New statistics have shown that the percentage of Fife pupils achieving the expected level in reading, writing, numeracy and listening and talking has fallen below the national average across the board.
The annual Achievement of Curriculum for Excellence (CfE) Levels Return includes data on all Primary 1, Primary 4, Primary 7 and Secondary 3 pupils in publicly funded mainstream schools, and all pupils based in publicly funded special schools/units.
And it makes grim reading for Fife schools in particular, with the region’s statistics below average at all stages compared with a mixed picture in Dundee, Perth and Angus.
The figures have also highlighted how the gap in performance between pupils from deprived and affluent areas widens throughout primary school, with a higher proportion of those living in the wealthiest areas achieving the expected Curriculum for Excellence (CfE) level.
Peter McNaughton, head of education in Fife, said: “In Fife, we took the view some years ago that we needed to have a system that supported the monitoring and tracking of pupil attainment.
“In implementing our system we recognised the national guidance, at the time, on assessment.
“Our resultant system supported teaching staff in tracking the pace of learning for every learner through each level of Curriculum for Excellence.
“This helped staff to ensure that there was appropriate pace and challenge for learners. Our system was seen as advanced and very effective.

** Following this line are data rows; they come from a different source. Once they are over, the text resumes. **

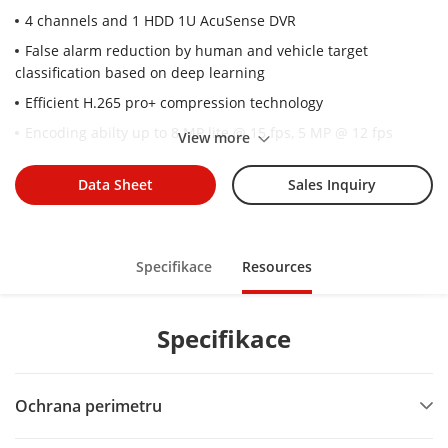
4 channels and 1 HDD 1U AcuSense DVR
False alarm reduction by human and vehicle target
classification based on deep learning
Efficient H.265 pro+ compression technology
Encoding abilty up to 8 MP lite @ 15 fps, 5 MP @ 12 fps
View more
5 signals input adaptively (HDTVI/AHD/CVI/CVBS/IP)
Data Sheet
Sales Inquiry
Up to 8 network cameras can be connected.
Specifikace
Resources
Specifikace
Ochrana perimetru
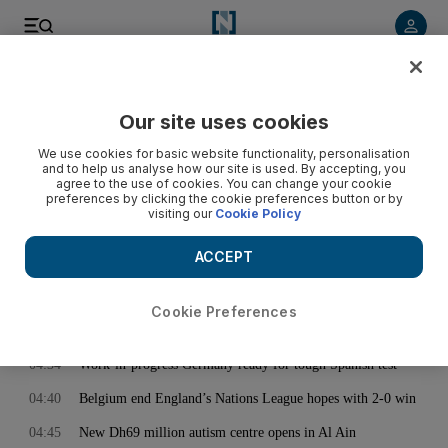
< Back
Our site uses cookies
Archive:
November 16, 2020
We use cookies for basic website functionality, personalisation
and to help us analyse how our site is used. By accepting, you
agree to the use of cookies. You can change your cookie
preferences by clicking the cookie preferences button or by
03:39
Kevin de Bruyne 7; Jack Grealish 7, Harry Kane 6, Eric Dier
visiting our
Cookie Policy
4: Belgium v England player ratings
04:28
Iraqi court rules against renewing telecom companies’
ACCEPT
licences
04:33
Gareth Southgate praises 'outstanding' Jack Grealish despite
Cookie Preferences
England defeat in Belgium
04:34
Work-in-progress Germany ready for tough Spanish test
04:40
Belgium end England’s Nations League hopes with 2-0 win
04:45
New Dh69 million autism centre opens in Al Ain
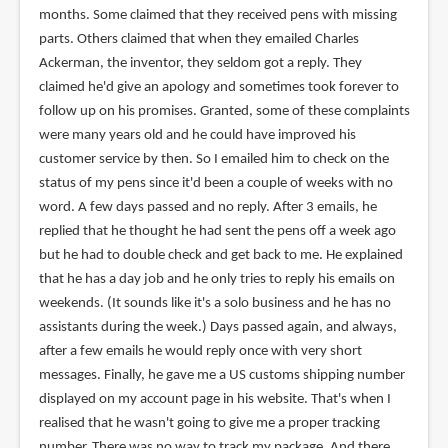
months. Some claimed that they received pens with missing
parts. Others claimed that when they emailed Charles
Ackerman, the inventor, they seldom got a reply. They
claimed he'd give an apology and sometimes took forever to
follow up on his promises. Granted, some of these complaints
were many years old and he could have improved his
customer service by then. So I emailed him to check on the
status of my pens since it'd been a couple of weeks with no
word. A few days passed and no reply. After 3 emails, he
replied that he thought he had sent the pens off a week ago
but he had to double check and get back to me. He explained
that he has a day job and he only tries to reply his emails on
weekends. (It sounds like it's a solo business and he has no
assistants during the week.) Days passed again, and always,
after a few emails he would reply once with very short
messages. Finally, he gave me a US customs shipping number
displayed on my account page in his website. That's when I
realised that he wasn't going to give me a proper tracking
number. There was no way to track my package. And there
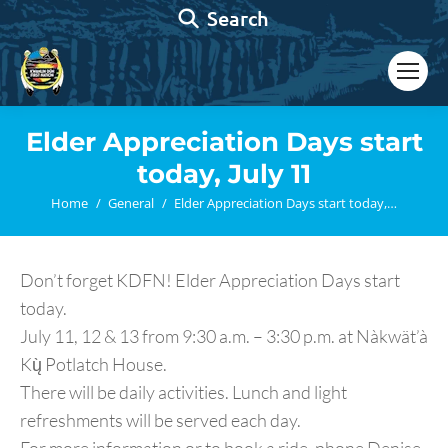
Search:
Search
Elder Appreciation Days start
today, July 11
You are here:
Home
General
Elder Appreciation Days start today,…
Don’t forget KDFN! Elder Appreciation Days start
today.
July 11, 12 & 13 from 9:30 a.m. – 3:30 p.m. at Nàkwät’à
Kų̀ Potlatch House.
There will be daily activities. Lunch and light
refreshments will be served each day.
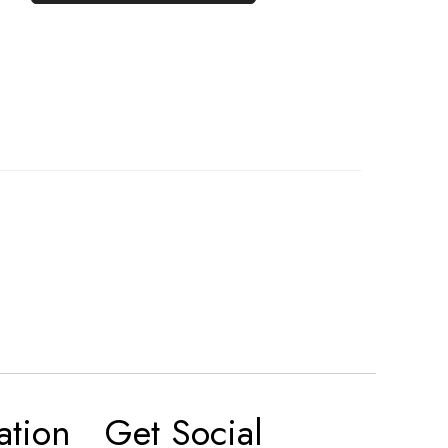
ation
Get Social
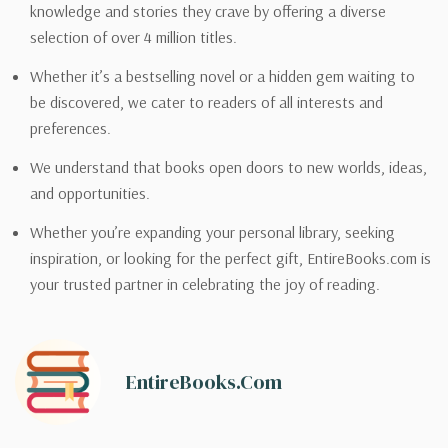
knowledge and stories they crave by offering a diverse
selection of over 4 million titles.
Whether it’s a bestselling novel or a hidden gem waiting to
be discovered, we cater to readers of all interests and
preferences.
We understand that books open doors to new worlds, ideas,
and opportunities.
Whether you’re expanding your personal library, seeking
inspiration, or looking for the perfect gift, EntireBooks.com is
your trusted partner in celebrating the joy of reading.
EntireBooks.com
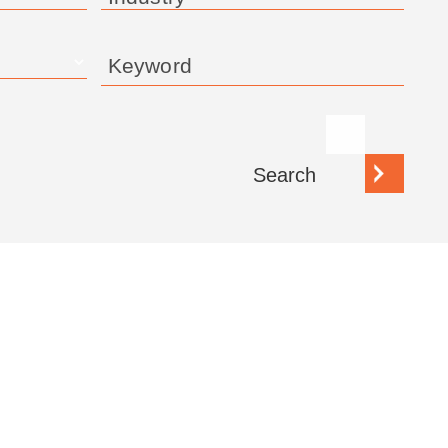
Keyword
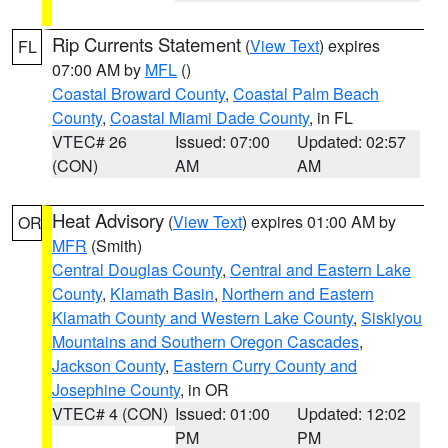
Rip Currents Statement
(
View Text
) expires
FL
07:00 AM by
MFL
()
Coastal Broward County
,
Coastal Palm Beach
County
,
Coastal Miami Dade County
, in FL
VTEC# 26
Issued: 07:00
Updated: 02:57
(CON)
AM
AM
Heat Advisory
(
View Text
) expires 01:00 AM by
OR
MFR
(Smith)
Central Douglas County
,
Central and Eastern Lake
County
,
Klamath Basin
,
Northern and Eastern
Klamath County and Western Lake County
,
Siskiyou
Mountains and Southern Oregon Cascades
,
Jackson County
,
Eastern Curry County and
Josephine County
, in OR
VTEC# 4 (CON)
Issued: 01:00
Updated: 12:02
PM
PM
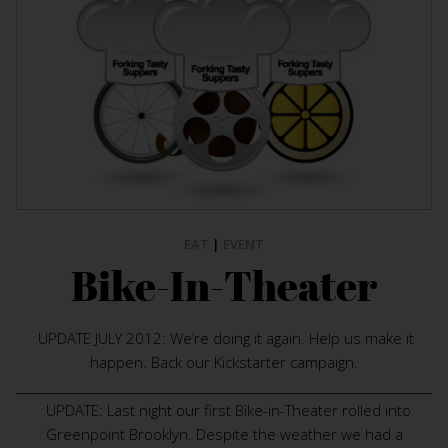
EAT
|
EVENT
Bike-In-Theater
UPDATE JULY 2012: We’re doing it again. Help us make it
happen. Back our Kickstarter campaign.
________________________________________________________________________
UPDATE: Last night our first Bike-in-Theater rolled into
Greenpoint Brooklyn. Despite the weather we had a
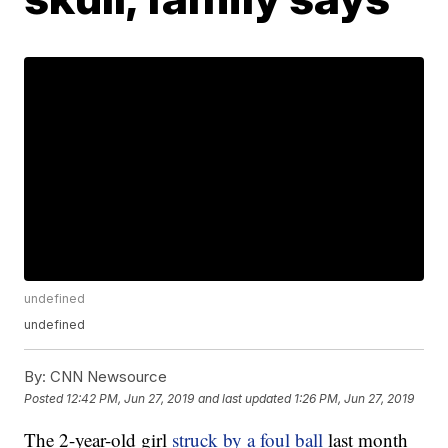
undefined
undefined
By:
CNN Newsource
Posted
12:42 PM, Jun 27, 2019
and last updated
1:26 PM, Jun 27, 2019
The 2-year-old girl
struck by a foul ball
last month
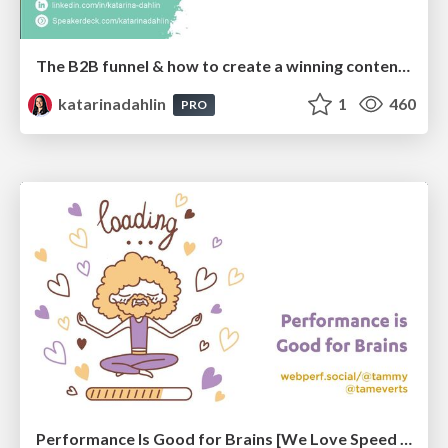
The B2B funnel & how to create a winning content strategy
katarinadahlin
1
460
PRO
Performance Is Good for Brains [We Love Speed 2024]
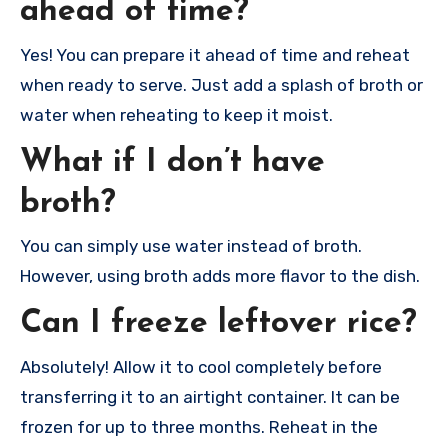
ahead of time?
Yes! You can prepare it ahead of time and reheat
when ready to serve. Just add a splash of broth or
water when reheating to keep it moist.
What if I don’t have
broth?
You can simply use water instead of broth.
However, using broth adds more flavor to the dish.
Can I freeze leftover rice?
Absolutely! Allow it to cool completely before
transferring it to an airtight container. It can be
frozen for up to three months. Reheat in the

“Following new changed guidance, published by the Scottish Government in June 2016, a national system for the collection of pupil attainment data was introduced. The result of this is a necessary and significant change in our approaches to assessment in Fife and to the system that our schools use.
“In short, until this year, we recorded the level within which a child was working.
“The new, national, approach asks us to record the child’s ‘level achieved’. These are two very different things.
“These changes have resulted in differences at school-level and now authority-level in terms of percentages of cohorts of children who have actually achieved a level.
“The published levels of achievement for Fife schools reflect the above changes.
“Our children continue to do well. School communities continue to work hard and effectively. The commitment of staff and parents helps to ensure that every child reach their potential.
“We’re confident that the ongoing work being undertaken within Fife to support schools with the new guidance and changes within our system will be reflected in our performance data as we move into next session, and beyond.
“Our staff continue to develop high quality learning and teaching to ensure that all pupils attain the best possible outcomes.”
Angus is above average at every stage in reading, writing and listening/talking, while Perth is underperforming at secondary level but above average at primary in reading, writing, listening/talking and numeracy.
It was a mixed picture for Dundee in relation to listening/talking, while the city is below average at all primary stages and above average at secondary in reading and writing.
It was, however, below average at all stages in relation to numeracy.
Deputy First Minister John Swinney described education as the Scottish Government’s “number one priority” and said it was investing heavily to ensure every child in Scotland has an equal chance to realise their full potential.
“We have also set out a robust package of indicators to measure progress closing the attainment gap and are publishing more data than ever on children’s progress under Curriculum for Excellence,” he added.